According to the ever faithfull E=mc2, a massive body increases mass when accelerated. I just wonder if it gravity increases as well?

Yes. It does. The abstract to the article

**Measuring the active gravitational mass of a moving object,** D.W. Olson and R.C. Guarino, Am. J. Phys. 53(7), July 1985

If a heavy object with rest mass M moves past you with a velocity comparable to the speed of light, you will be attracted gravitationally towards its path as though it had an increased mass.
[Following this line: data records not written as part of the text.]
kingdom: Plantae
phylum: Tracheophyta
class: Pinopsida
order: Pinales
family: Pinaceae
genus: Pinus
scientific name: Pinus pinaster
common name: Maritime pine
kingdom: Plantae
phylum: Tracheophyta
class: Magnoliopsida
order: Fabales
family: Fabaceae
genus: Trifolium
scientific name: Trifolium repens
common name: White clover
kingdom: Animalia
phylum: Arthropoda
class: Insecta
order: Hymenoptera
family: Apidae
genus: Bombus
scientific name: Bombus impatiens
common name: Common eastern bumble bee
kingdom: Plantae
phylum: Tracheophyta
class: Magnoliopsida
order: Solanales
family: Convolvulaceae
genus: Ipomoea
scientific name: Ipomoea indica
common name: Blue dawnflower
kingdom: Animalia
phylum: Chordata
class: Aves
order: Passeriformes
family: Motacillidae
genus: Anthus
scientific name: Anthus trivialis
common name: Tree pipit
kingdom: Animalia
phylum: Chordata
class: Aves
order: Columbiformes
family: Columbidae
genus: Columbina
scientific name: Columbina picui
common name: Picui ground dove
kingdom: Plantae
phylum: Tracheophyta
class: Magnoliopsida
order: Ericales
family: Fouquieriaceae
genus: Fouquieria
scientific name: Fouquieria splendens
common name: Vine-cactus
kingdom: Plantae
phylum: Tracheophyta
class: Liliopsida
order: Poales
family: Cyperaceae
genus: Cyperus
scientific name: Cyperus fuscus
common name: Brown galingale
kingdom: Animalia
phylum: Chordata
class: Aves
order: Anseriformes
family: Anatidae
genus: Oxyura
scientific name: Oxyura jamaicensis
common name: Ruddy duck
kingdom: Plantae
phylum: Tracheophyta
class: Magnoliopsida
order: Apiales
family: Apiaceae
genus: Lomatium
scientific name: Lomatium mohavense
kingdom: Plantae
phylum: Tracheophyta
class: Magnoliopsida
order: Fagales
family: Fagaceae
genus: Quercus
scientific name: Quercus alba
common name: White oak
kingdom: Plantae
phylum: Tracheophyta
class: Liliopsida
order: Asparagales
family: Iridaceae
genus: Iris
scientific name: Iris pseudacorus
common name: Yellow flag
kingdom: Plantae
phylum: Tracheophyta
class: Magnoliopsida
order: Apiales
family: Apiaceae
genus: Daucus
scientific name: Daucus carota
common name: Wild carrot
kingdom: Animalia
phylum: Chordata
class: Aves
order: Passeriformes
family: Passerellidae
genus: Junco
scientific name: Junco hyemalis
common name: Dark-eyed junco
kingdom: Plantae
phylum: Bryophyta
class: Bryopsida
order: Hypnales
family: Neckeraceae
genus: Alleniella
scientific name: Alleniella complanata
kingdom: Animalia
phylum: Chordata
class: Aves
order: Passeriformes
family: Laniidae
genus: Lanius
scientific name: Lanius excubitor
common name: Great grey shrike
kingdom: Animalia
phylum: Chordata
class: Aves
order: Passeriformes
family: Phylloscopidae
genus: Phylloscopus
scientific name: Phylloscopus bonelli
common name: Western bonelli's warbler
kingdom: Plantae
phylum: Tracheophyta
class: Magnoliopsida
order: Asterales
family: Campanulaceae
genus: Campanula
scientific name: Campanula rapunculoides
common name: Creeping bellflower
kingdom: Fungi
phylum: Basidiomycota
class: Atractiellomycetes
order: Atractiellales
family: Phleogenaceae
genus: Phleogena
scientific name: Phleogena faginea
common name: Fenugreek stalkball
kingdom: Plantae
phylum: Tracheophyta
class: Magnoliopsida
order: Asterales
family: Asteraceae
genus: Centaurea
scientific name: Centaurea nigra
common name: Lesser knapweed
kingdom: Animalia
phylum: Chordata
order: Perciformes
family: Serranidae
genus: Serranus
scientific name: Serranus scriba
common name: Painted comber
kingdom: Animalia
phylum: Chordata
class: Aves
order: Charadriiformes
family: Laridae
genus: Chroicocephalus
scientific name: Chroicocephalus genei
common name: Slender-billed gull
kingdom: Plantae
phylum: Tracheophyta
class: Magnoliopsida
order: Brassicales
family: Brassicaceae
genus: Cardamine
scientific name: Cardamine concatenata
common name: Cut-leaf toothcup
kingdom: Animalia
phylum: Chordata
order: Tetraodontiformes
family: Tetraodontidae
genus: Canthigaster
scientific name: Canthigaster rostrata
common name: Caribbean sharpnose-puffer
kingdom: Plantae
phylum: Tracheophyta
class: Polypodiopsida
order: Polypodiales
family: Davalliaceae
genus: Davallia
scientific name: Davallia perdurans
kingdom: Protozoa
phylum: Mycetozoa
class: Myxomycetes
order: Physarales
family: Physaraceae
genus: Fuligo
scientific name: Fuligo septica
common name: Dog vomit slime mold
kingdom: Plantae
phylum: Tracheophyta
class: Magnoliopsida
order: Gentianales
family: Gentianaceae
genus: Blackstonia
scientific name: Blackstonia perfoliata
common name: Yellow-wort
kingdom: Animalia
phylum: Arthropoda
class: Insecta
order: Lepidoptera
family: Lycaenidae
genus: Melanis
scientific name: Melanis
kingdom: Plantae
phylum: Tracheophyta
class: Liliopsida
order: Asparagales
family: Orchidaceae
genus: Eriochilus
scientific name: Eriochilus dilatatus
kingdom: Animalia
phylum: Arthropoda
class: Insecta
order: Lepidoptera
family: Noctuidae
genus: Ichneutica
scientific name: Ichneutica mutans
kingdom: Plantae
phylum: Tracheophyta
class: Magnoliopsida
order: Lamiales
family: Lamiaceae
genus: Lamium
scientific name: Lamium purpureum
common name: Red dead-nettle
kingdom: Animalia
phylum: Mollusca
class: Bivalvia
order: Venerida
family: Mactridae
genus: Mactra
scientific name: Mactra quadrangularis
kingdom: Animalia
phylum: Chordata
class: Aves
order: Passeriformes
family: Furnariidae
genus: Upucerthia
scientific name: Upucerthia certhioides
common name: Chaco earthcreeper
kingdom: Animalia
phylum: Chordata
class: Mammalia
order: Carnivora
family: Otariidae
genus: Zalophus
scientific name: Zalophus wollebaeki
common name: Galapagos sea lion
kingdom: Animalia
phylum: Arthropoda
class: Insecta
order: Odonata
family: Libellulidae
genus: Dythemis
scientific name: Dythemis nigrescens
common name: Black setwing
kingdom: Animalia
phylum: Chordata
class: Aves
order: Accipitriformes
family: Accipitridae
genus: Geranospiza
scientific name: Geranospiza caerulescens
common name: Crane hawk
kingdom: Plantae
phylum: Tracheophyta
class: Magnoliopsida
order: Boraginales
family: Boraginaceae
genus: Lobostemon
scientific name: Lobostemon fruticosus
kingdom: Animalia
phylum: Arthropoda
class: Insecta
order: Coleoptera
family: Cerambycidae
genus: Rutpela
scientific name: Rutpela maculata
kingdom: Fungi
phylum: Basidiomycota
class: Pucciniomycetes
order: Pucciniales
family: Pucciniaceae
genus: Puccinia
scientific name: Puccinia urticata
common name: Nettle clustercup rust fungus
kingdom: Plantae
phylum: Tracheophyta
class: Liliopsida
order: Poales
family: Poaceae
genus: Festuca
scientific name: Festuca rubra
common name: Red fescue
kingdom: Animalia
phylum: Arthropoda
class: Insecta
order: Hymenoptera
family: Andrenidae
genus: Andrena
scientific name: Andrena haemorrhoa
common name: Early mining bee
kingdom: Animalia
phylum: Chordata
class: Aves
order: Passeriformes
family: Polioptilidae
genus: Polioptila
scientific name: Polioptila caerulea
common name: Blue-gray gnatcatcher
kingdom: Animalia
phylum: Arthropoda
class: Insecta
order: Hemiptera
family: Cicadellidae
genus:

If the relativistic in active gravitational mass is measured by the transverse (and longitudinal) velocities which such a moving mass induces in test particles initially at rest near its path, then we find, with this definition, that Mrel = g(1 + b)M. Therefore, in the ultrarelativistic limit, the active gravitational mass of a moving body, measured in this way, is not gM but is 2gM .

where g = gamma, b = beta = v/c

Think of it like this - Since the inertial mass of a body increases with speed inertial mass is proportional to (active) gravitational mass, and the source of gravity is (active) gravitational mass then the strength of the gravitational field increaseses as well.

On a similar note - since light has inertial mass it too generates a gravitational field. E.g. the inertial mass, m, of a photon is defined by m = p/c where p = magnitude of momentum and c = speed of light. This comes from the defining relationship for inertial mass, i.e.

**p** =

*m***v**. Therefore whatever has momentum has inertial mass.

Please note: By "inertial mass" I am not referring to proper mass, aka rest mass. These are different quantities. Photons have zero proper mass and non-zero inertial mass. This is why a beam of light, where all the photons are moving in the same direction, generates a gravitational field.

It's bit more complicated that that of course. The mathematical object which completely defines mass is the stress-energy-momentum tensor,

**T**. This is the source of gravity in the same way that the 4-current is the source of the electromagnetic field.